### Work instruction
Copy the lines in the entries below, starting at the line containing "odbioru. Z miejsca, w" and ending after the line containing "miejscu następna osoba". Change "trzy miesiące" to "dwa miesiące" and leave everything else as it is.

### Information supplied
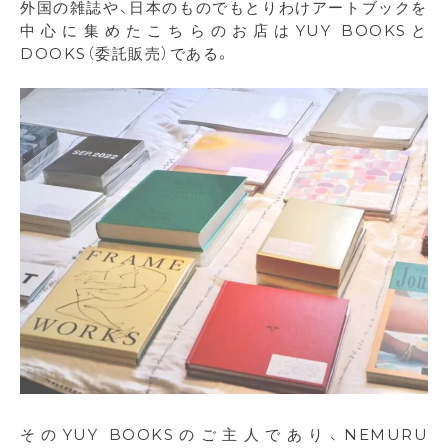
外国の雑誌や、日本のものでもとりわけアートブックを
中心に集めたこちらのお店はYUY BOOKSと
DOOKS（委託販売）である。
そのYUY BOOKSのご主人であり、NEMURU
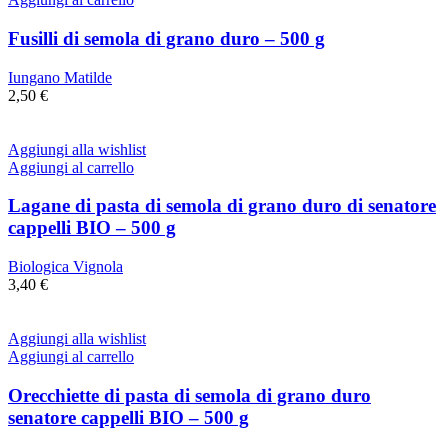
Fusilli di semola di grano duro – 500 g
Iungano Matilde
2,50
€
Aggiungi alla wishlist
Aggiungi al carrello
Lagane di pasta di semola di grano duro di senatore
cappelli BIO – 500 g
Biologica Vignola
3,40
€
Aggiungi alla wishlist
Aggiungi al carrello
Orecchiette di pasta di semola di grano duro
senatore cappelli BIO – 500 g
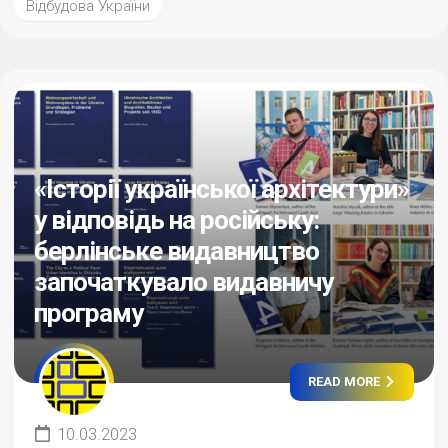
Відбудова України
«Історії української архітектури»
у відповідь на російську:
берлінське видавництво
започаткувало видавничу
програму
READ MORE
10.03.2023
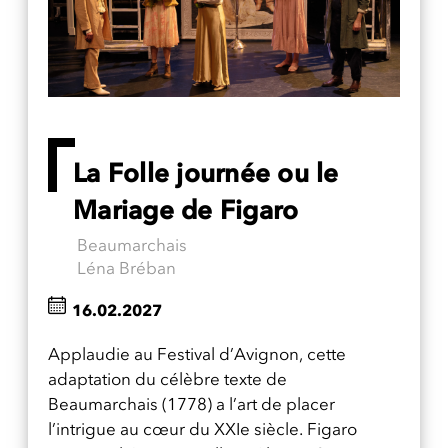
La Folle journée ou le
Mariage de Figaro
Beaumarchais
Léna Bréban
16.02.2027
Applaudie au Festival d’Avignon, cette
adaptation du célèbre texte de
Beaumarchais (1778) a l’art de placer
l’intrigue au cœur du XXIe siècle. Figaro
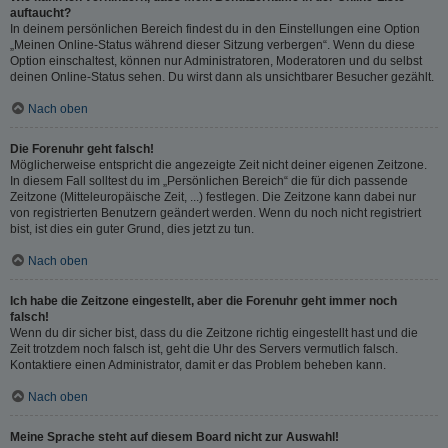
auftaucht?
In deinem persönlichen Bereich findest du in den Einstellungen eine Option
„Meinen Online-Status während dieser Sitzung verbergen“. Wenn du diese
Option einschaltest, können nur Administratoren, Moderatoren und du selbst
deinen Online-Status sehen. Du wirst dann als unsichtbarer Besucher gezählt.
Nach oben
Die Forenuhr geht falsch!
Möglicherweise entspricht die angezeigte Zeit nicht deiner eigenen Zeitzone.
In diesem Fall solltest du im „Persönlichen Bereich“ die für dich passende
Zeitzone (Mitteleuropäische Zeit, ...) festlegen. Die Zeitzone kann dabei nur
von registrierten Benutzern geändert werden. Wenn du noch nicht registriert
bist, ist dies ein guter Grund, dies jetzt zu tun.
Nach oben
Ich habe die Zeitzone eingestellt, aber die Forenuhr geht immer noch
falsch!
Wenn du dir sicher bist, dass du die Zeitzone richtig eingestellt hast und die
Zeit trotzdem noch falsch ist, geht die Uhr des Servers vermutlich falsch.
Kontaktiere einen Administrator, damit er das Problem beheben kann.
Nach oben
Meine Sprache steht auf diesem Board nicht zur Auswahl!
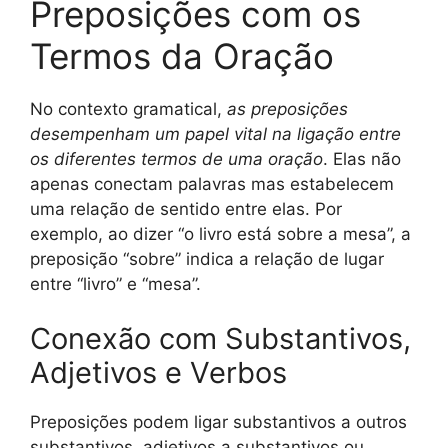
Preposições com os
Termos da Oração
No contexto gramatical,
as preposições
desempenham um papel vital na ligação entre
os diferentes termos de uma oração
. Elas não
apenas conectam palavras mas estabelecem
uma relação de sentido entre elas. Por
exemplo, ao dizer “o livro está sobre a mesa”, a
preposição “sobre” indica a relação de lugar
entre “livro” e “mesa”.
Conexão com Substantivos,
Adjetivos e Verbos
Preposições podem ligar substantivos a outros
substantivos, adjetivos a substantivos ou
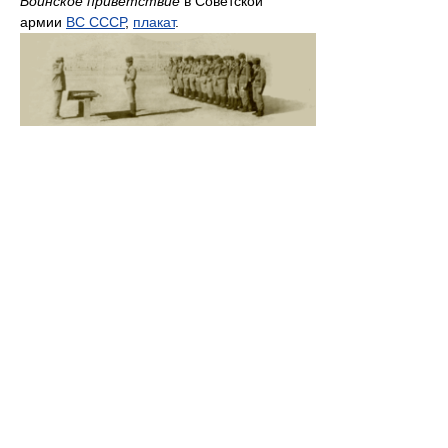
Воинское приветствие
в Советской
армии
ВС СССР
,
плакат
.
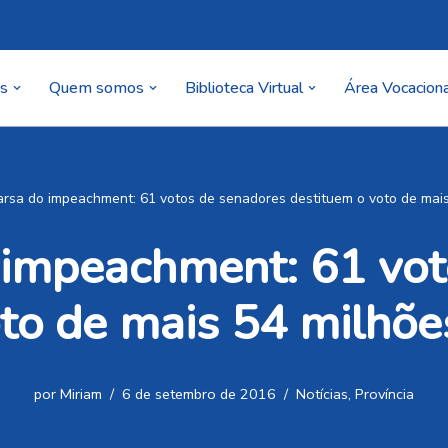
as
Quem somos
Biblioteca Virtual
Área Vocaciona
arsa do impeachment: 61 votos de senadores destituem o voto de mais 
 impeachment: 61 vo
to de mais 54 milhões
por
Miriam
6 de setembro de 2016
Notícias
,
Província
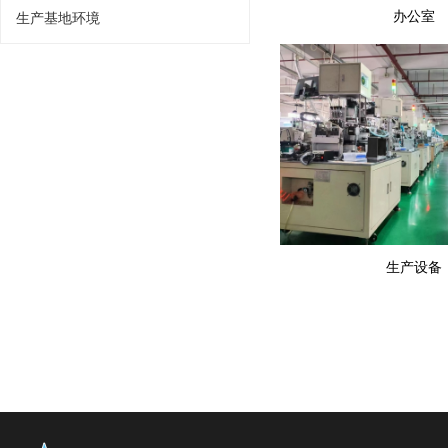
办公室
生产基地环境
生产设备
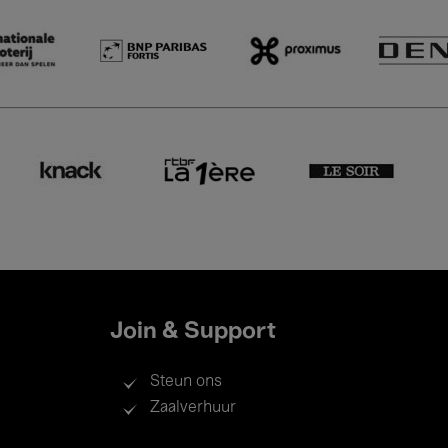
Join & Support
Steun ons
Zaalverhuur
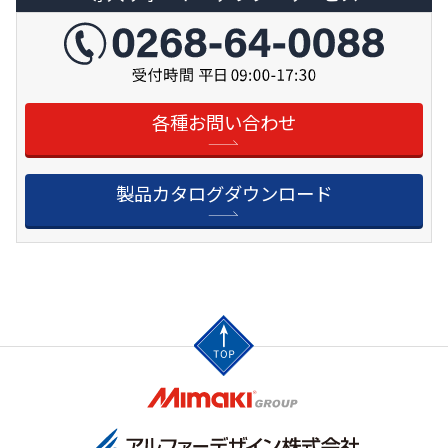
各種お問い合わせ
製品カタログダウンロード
--
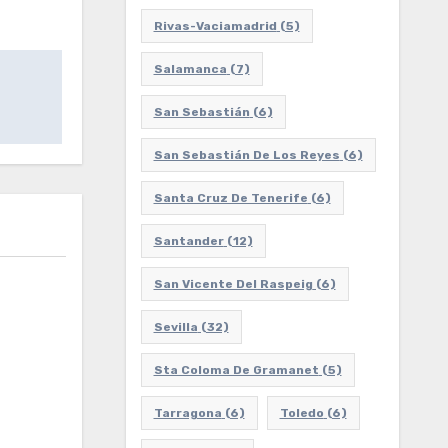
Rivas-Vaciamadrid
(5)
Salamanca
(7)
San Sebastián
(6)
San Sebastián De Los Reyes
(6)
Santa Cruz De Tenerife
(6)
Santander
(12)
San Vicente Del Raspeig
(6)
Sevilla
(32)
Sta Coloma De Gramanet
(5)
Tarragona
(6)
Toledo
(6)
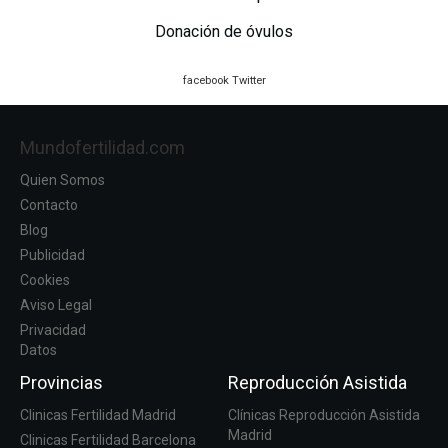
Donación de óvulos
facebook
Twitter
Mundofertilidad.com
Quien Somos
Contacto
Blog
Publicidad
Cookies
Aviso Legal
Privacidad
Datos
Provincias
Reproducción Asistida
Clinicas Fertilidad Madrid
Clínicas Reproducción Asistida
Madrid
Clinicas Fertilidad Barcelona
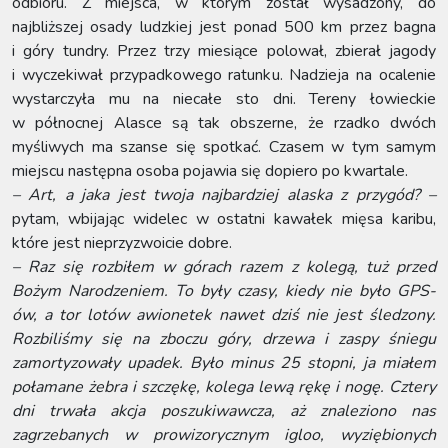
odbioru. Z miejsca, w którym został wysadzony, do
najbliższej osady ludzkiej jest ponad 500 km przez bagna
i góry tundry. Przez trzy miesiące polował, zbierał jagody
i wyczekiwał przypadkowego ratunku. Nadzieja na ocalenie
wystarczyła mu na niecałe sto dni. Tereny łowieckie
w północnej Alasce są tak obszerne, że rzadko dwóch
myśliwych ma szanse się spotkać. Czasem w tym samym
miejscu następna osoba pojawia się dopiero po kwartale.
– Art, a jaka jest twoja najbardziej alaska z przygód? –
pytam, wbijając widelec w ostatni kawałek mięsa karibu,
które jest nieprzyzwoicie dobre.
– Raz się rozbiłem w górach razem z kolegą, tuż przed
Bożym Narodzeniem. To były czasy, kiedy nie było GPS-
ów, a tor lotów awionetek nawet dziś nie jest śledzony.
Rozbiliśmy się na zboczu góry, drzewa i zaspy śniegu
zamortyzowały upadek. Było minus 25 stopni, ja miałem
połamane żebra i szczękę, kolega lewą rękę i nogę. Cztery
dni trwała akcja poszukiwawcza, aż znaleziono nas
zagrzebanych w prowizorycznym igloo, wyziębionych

### Task response
odbioru. Z miejsca, w którym został wysadzony, do
najbliższej osady ludzkiej jest ponad 500 km przez bagna
i góry tundry. Przez dwa miesiące polował, zbierał jagody
i wyczekiwał przypadkowego ratunku. Nadzieja na ocalenie
wystarczyła mu na niecałe sto dni. Tereny łowieckie
w północnej Alasce są tak obszerne, że rzadko dwóch
myśliwych ma szanse się spotkać. Czasem w tym samym
miejscu następna osoba pojawia się dopiero po kwartale.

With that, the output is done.